Convivencia social, pacto de mínimos y ambición de futuro
La convivencia social, nadie lo pone en duda, es uno de los elementos clave para el progreso de las áreas metropolitanas y, en general, de cualquier territorio habitado. Es un valor que preservar y potenciar.
Lo complicado es llegar a concretar cómo se pasa de lo deseable a lo real en una sociedad que no se caracteriza precisamente por la simplicidad.
En un reciente foro que sobre este tema organizó el Consejo Social de la Universidad Autónoma de Barcelona, que preside la inquieta Rosa Cullell, se puso de manifiesto que uno de los problemas que sobrevuelan las dificultades de esta convivencia radica en los cambios experimentados últimamente en nuestra estructura social y, de una manera específica, en los cambios producidos en los llamados espacios públicos.
Sin planes ambiciosos, una metrópolis puede poner en peligro la coexistencia cívica
En tiempos de monocultivo cultural, el espacio público -la ciudad- no presentaba demasiados problemas. La convivencia y los acuerdos sobre unos valores que se compartían tradicionalmente facilitaban la funcionalidad de unos espacios de convivencia y de intercambios en función de una visión aceptada que permitía una proyección del territorio hacia una voluntad colectiva de futuro.
Este no es, ahora, el escenario normal. El espacio público no es, como antes, un espacio de convivencia y de intercambio. Ahora este espacio público se ha privatizado y, cada uno de sus componentes defiende sus propios valores; sus especificidades y sus singularidades.
Esta diversidad es, evidentemente, una riqueza a la vez que un problema. Si el espacio público es, y ha de ser, un elemento esencial de la convivencia, ¿cómo lo desprivatizamos y le devolvemos su tradicional funcionalidad?
Una de las respuestas mayoritarias de los participantes del foro iba, claramente, por la vía del o de los pactos, tal como expuso el profesor Salvador Cardús. Esto parece una propuesta juiciosa. Dadas las condiciones de nuestra sociedad, los acuerdos entre la multiplicidad de actores parece la solución más acertada.
No obstante, esta propuesta plantea dos tipos de problemas: qué se pacta y quiénes pactan.
¿Qué se pacta? ¿Cuáles son los ingredientes de un pacto en el que intervienen una multiplicidad de actores cada uno de ellos dispuestos a defender sus legítimos intereses y puntos de vista?

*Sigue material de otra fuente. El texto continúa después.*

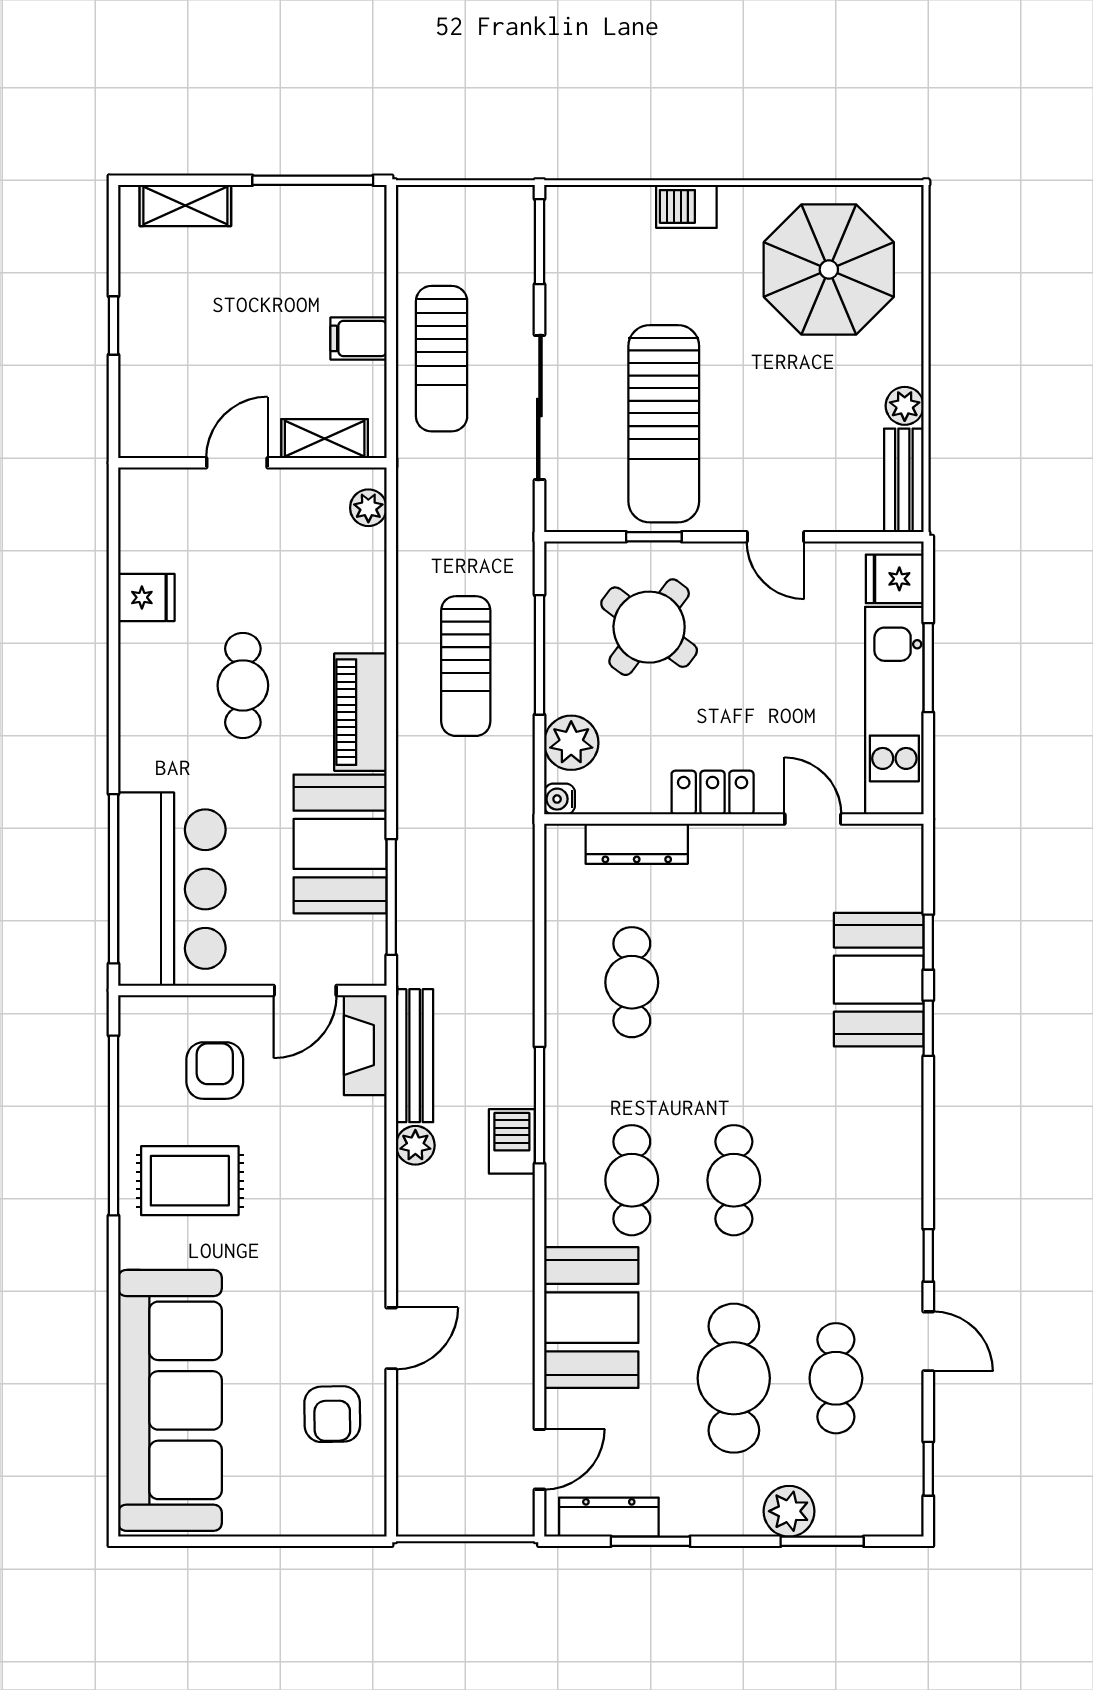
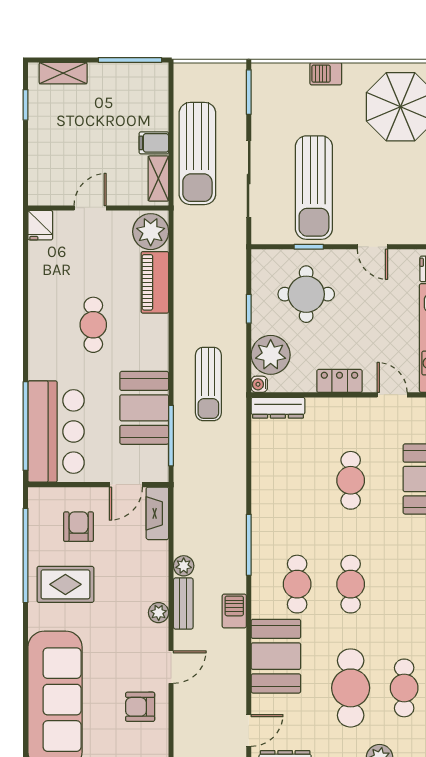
window: (114, 326) -> (25, 105), moved
sun lounger: (442, 359) -> (197, 153), width x1.36, depth x1.34
shelving: (325, 439) -> (158, 179), moved, turned 90
plant: (368, 508) -> (151, 232), width x1.88, depth x1.88
fridge: (146, 597) -> (40, 225), moved, turned 90
round table: (649, 627) -> (306, 294), turned -37
window: (539, 655) -> (249, 309), width x0.46
sun lounger: (466, 666) -> (208, 384), moved
piano: (360, 712) -> (155, 282), moved
plant: (571, 743) -> (271, 355), width x1.36, depth x1.36
dresser: (637, 844) -> (278, 408), moved
cafe table: (632, 982) -> (351, 480), moved
bench: (415, 1056) -> (183, 604), moved, width x0.73
barbecue: (512, 1141) -> (234, 611), moved
plant: (367, 1235) -> (159, 613), added
armchair: (332, 1414) -> (140, 707), turned 91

Parece lícito pensar que el pacto se va a sellar en función de unos conceptos, algo así como el mínimo común denominador. Es decir, un pacto de compromisos que hagan posible una sociedad justa, tal como expuso el profesor Ángel Castiñeira.
¿Quiénes pactan? Aquí el problema es más complejo y la respuesta derivaría hacia una interrelación de actores políticos, sociales y económicos que, en último término, se pondrían de acuerdo sobre unas bases que garantizaran la convivencia sin significar mayores problemas. Es un problema que, en términos actuales, denominamos gobernanza.
La convivencia social se asentaría así sobre las bases de un pacto de mínimos. Probablemente sin problemas, pero de mínimos.
No obstante, el tema no se puede dar por resuelto con un pacto de este estilo. A medio y largo plazo, la convivencia va a depender -más allá de la escenografía de los espacios públicos (una condición necesaria)- de la existencia de unos pactos socioeconómicos sobre una visión de futuro que considere el progreso racional del conjunto de la sociedad en el marco propio de la complejidad actual. ¿Nos podemos imaginar unos pactos utilitaristas de convivencia sin una visión ambiciosa de futuro?
Esto significa que una sociedad concreta -una metrópolis que pretenda jugar en la primera división- ha de saber jugar con unos proyectos ambiciosos de futuro, en la línea de las grandes metrópolis globales. Sin estos proyectos estratégicos, su capacidad de progreso y de generar riqueza puede verse reducida hasta poner en peligro la convivencia social que ha de acompañar, como objetivo irrenunciable, a los demás.
A la inversa, unos pactos de mínimos por la convivencia, sin proyectos ambiciosos de futuro, pueden revertir, a medio plazo, en una conflictividad social aguda sin el marco de referencia que se precisa para aportar la necesaria dosis de esperanza sobre la que redimensionar los pactos.
Supone un toque de atención, por lo tanto, a aquellos políticos que priman, sin más, la convivencia social. El utilitarismo puede ser útil para una sociedad justa a corto plazo. A medio y largo plazo, sin una visión ambiciosa de futuro, se puede convertir en las claves de la conflictividad y la frustración colectiva.
Francesc Santacana es coordinador general del Plan Estratégico Metropolitano de Barcelona.